In pursuit of high spectral resolution, the optical bandwidth is normally constrained. Intuitively, both features can be improved simultaneously by incorporating more spectral channels. However, the difficulty is associated with the required large chip area to do so. Thus, it makes sense to improve the spectral channel density for miniaturized and high-performance spectrometers. As seen from Fig. 5b, most of the reported high-resolution speckle spectrometers have limited bandwidth. Extended operation bandwidth can be possibly achieved by increasing the CFR as implied by the trend on this curve. Our work compares favorably against the others in terms of CFR and goes well beyond the existing records. The proposed spectrometer has excellent scalability allowing for performance improvement via further increased CFR. A comprehensive performance summary of the recent advances in integrated spectrometers can be found in Supplementary Note 4.

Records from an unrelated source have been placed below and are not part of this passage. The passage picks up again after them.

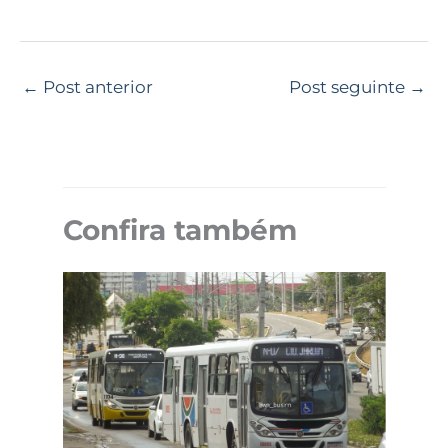
←
Post anterior
Post seguinte
→
Confira também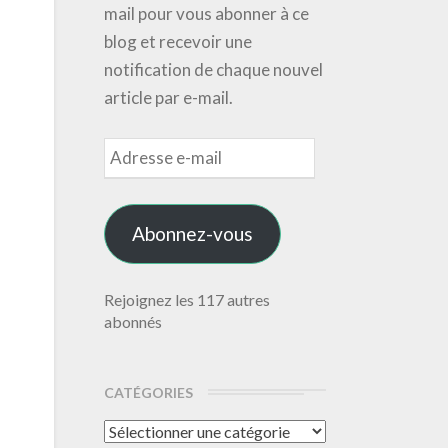
mail pour vous abonner à ce
blog et recevoir une
notification de chaque nouvel
article par e-mail.
Adresse
e-
mail
Abonnez-vous
Rejoignez les 117 autres
abonnés
CATÉGORIES
Catégories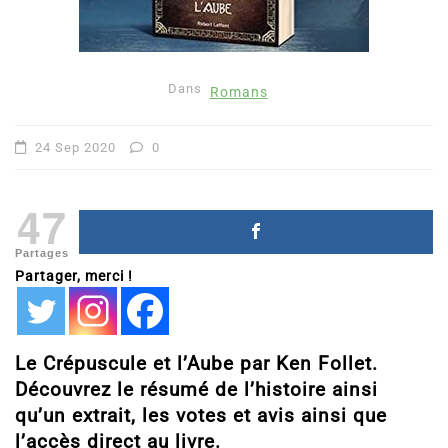
Dans
Romans
24 Sep 2020
0
47
Partages
Partager, merci !
Le Crépuscule et l’Aube par Ken Follet.
Découvrez le résumé de l’histoire ainsi
qu’un extrait, les votes et avis ainsi que
l’accès direct au livre.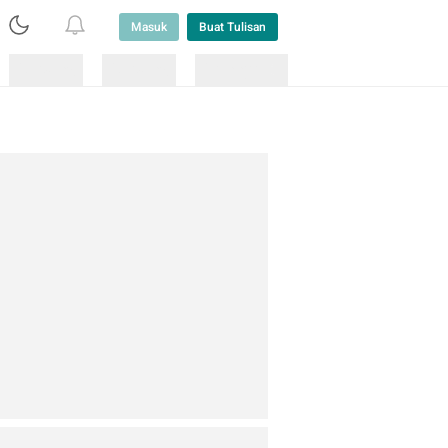
Masuk
Buat Tulisan
Loading
Loading
Lainnya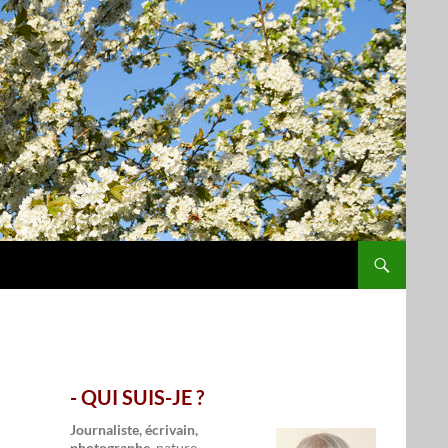
- QUI SUIS-JE ?
.
Journaliste, écrivain,
photographe,
nature,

In conclusion, previous roadblocks for compact, broadband, and high-resolution spectrometers can be possibly overcome by one of the promising designs proposed in this work. The spectrometer was fabricated via a commercial foundry via a standard silicon photonic process. It is fully compatible with the mature integration platform of silicon microelectronics, which offers the advantages of high reliability and easy scalability to large-volume and low-cost manufacturing. The layered meta-surface structure serves as a new type of speckle spectrometer and offers excellent scalability to further increase the CFR for better performance. The metasurface speckle spectrometers can also be integrated on various material platforms for extended wavelength ranges in visible light or mid-IR regimes.

Materials and methods

Device fabrication

The device was fabricated in a commercial silicon photonic foundry via a multi-project wafer shuttle run. The waveguide layer was defined by the 193 nm deep UV lithography. Inductively coupled plasma dry etching was used to deeply etch the grating coupler with 70 nm depth and to deeply etch the strip waveguide with 220 nm depth, respectively. Then the waveguides were cladded by thermal oxidation followed by planarization. The heaters were fabricated by deposition of 0.1 μm-thick TiN followed by contact via opening and bond pad formation. The minimum feature size of the spectrometer is 180 nm which can be well fabricated in this process.

Optical measurements setup

The experimental setup for device characterization consists of a 1550 nm sweep laser (Santec TSL-710), a fiber-based polarization controller, a fiber-chip coupling stage, a benchtop power meter (MPM210), and an infrared camera (LUSTER-CB2000). The single-mode fibers are used to probe the I/O grating couplers. The polarization controller was used to excite the TE guiding mode in the waveguide. The transmission spectra are acquired by measuring the output powers with wavelength swept from 1480 to 1640 nm with a step size of 5 pm. The multimode grating output speckle is captured by the IR camera at the far field. The imaging plane consists of 1280 × 1024 pixels with a pixel size of 5 μm × 5 μm. For arbitrary spectrum reconstruction, the incident spectra were created by a broadband light source, a narrow-linewidth sweep laser, and a programmable filter (Viavi MTFX-C1).